WHAT IS REQUIRED
Exact copies of all the lines below are required, with the pictures omitted.

Lens distortion estimation data
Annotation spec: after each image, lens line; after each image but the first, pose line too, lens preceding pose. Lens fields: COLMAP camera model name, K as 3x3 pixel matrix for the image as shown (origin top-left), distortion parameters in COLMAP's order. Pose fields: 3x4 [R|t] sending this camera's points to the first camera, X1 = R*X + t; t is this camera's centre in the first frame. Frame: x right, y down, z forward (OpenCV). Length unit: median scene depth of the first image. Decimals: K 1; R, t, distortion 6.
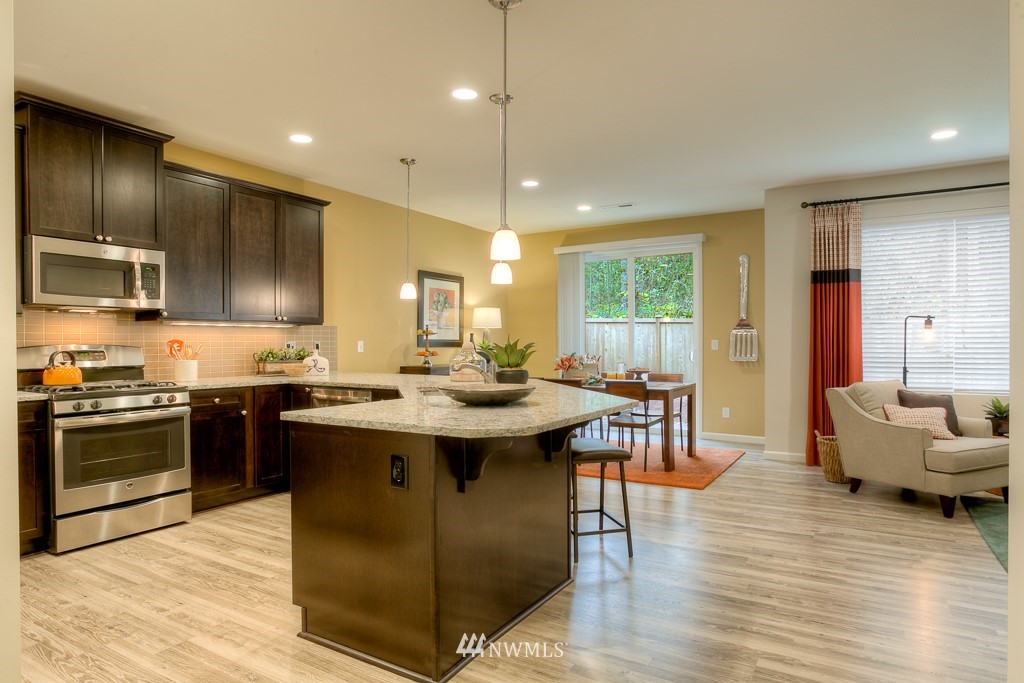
lens RADIAL K [[599.3, 0, 511.9], [0, 599.3, 341.5], [0, 0, 1]] dist [-0.043743, 0.001786]
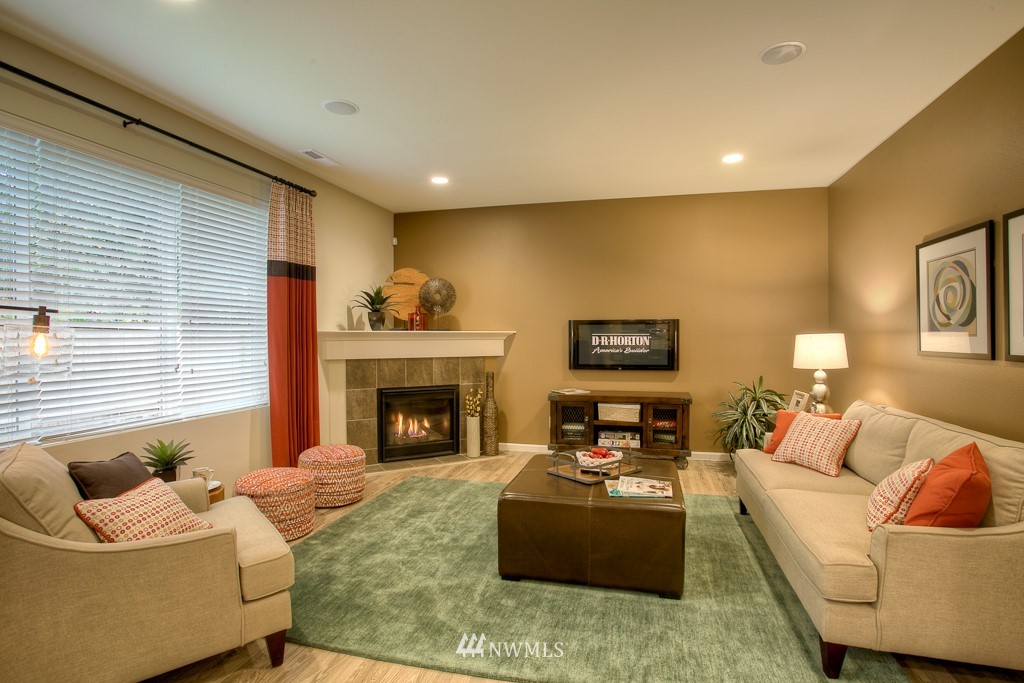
lens RADIAL K [[509.3, 0, 513.3], [0, 509.3, 344.0], [0, 0, 1]] dist [-0.052100, 0.022345]
pose [[-0.293424, -0.003775, 0.955975, 0.139314], [0.010907, 0.999914, 0.007296, -0.008904], [-0.955920, 0.012567, -0.293357, 0.611941]]
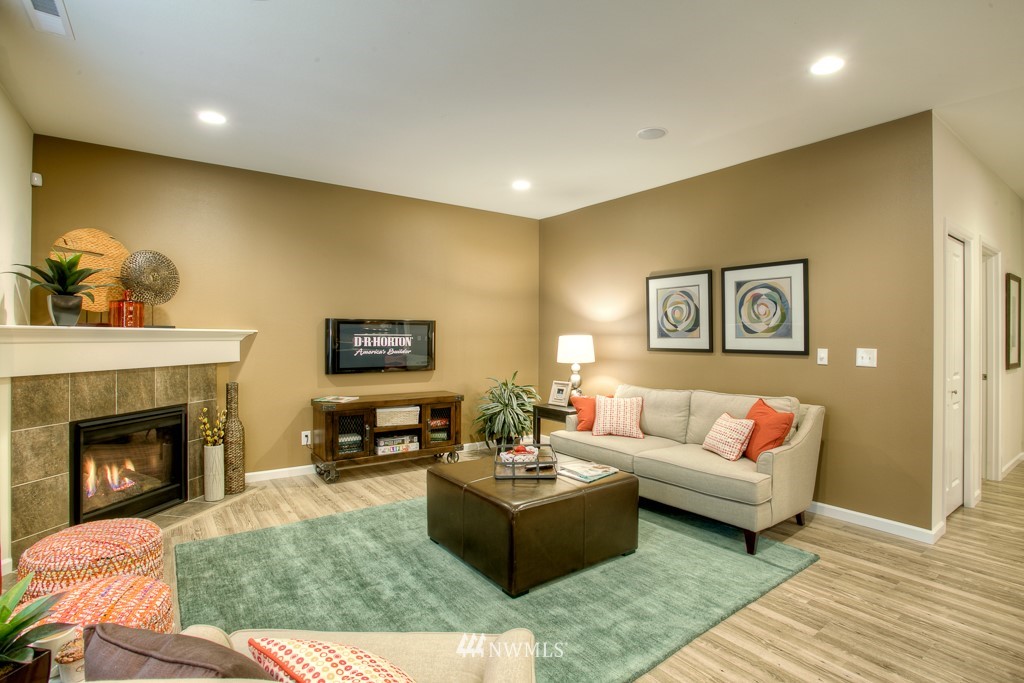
lens RADIAL K [[509.3, 0, 526.6], [0, 509.3, 336.1], [0, 0, 1]] dist [-0.052100, 0.022345]
pose [[-0.930374, 0.007615, 0.366532, 0.355037], [0.008530, 0.999963, 0.000878, -0.013117], [-0.366512, 0.003943, -0.930405, 0.826005]]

THE ANSWER
Annotation spec: after each image, lens line; after each image but the first, pose line too, lens preceding pose. Lens fields: COLMAP camera model name, K as 3x3 pixel matrix for the image as shown (origin top-left), distortion parameters in COLMAP's order. Pose fields: 3x4 [R|t] sending this camera's points to the first camera, X1 = R*X + t; t is this camera's centre in the first frame. Frame: x right, y down, z forward (OpenCV). Length unit: median scene depth of the first image. Decimals: K 1; R, t, distortion 6.
lens RADIAL K [[599.3, 0, 511.9], [0, 599.3, 341.5], [0, 0, 1]] dist [-0.043743, 0.001786]
lens RADIAL K [[509.3, 0, 513.3], [0, 509.3, 344.0], [0, 0, 1]] dist [-0.052100, 0.022345]
pose [[-0.293424, -0.003775, 0.955975, 0.139314], [0.010907, 0.999914, 0.007296, -0.008904], [-0.955920, 0.012567, -0.293357, 0.611941]]
lens RADIAL K [[509.3, 0, 526.6], [0, 509.3, 336.1], [0, 0, 1]] dist [-0.052100, 0.022345]
pose [[-0.930374, 0.007615, 0.366532, 0.355037], [0.008530, 0.999963, 0.000878, -0.013117], [-0.366512, 0.003943, -0.930405, 0.826005]]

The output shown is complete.